I have only one plant. Should I even be worried about cops? Would they really waste their time on one plant, particularly in New York where it's decriminalized?


----------



## Geter-D1 (Aug 13, 2007)

if your state is decriminalized , i , wouldnt stake a whole lot of worry over 1 plant , they can probably get just as much or more , from some one dealing on the street corner there , i would read what your state laws are  this would be of greater help ..i think stickybudz has a link on all his posts for this  . check it out   it is sticky budz


----------



## walter (Aug 13, 2007)

,, here in norther ontario their was 2 choppers searching 3 years ago for crops ,, now their is 4,, if you grow here the penelty is higher if you grow it than if you deel it ,, when they raid your crop they way the whole plant including roots and estimate how much by gram for 20 dollars how much money the crop was worth street value so just getting busted with like 80 -100 big plants would be close to a 1,000,000 dallar bust so they look for any size crop pretty much starting at 20 plants,, they use heat seeking devices you can plainly see just above or on the landing gear, iv heard growing around cedar trees is the best cuz the oils in ceadar trees put out the same amount of heat that a pot plant will,, their was a bust here in northern ontario a couple years ago that was pretty much the biggest bust in canada they found growers had gone to some effort to plant the marijuana in mounds to make them look like potatoes, and that the crop was meticulously cared for. &#8220;There wasn't a weed in the field.&#8221; OPP and North Bay police officers carried out the raid,dubbed Project Northern Getaway, and found plants in various stages of growth ranging in size from 20 to 60 centimetres.
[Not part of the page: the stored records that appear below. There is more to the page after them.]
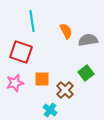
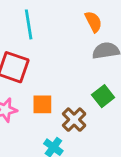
orange semicircle: (66, 31) -> (93, 22), moved

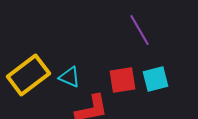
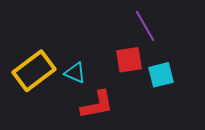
red square: (122, 80) -> (129, 60), moved

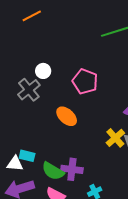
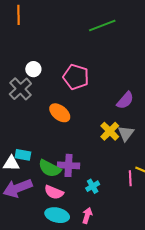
orange line: (32, 16) -> (19, 15), turned -60

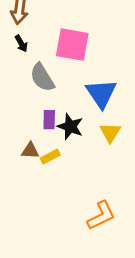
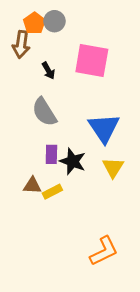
black arrow: (21, 44) -> (48, 71), moved
pink square: (72, 45) -> (92, 61), moved

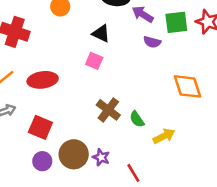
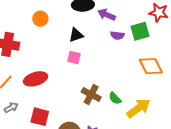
green square: (176, 22) -> (140, 31), moved
black triangle: (101, 33) -> (76, 35), turned -35
yellow arrow: (164, 136) -> (138, 108), size x1.4

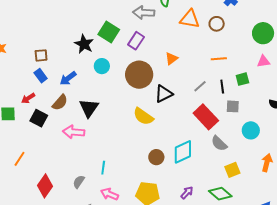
Police say the plants would have had a street value of more than $21 million upon maturity.if you want to read more google ,Q3_2005 web web site opens click Marijuana ,, it was a big bust


----------



## Geter-D1 (Aug 13, 2007)

glad i dont live in canada :shocked: .............


----------



## clever_intuition (Aug 13, 2007)

Here is some food for thought? I just read in the paper the other day that where I live they did a fly around and found $2500 worth of plants. This is not a large amount, but they still found them and destroyed the crops. Only 2 people were convicted though when more than 10 crops were found. I think that they have trained eyes under great scopes looking out for this type of thing so it does not matter really how much you are growing unless you are bound by shrubs and other plants that can help hide that of yours. Just be carefull and never take the same path to your crop more than one time in a row if you can help it. and be realy carefull about who you talk about your plants too.


----------



## bombbudpuffa (Aug 13, 2007)

What the cops look for in these flyovers is your basic christmas tree shaped plant. Nothing looks like mj but mj from above so it's very easy for them to find. Tying the plants to the ground is a great way to hide them along with spacing them out.


----------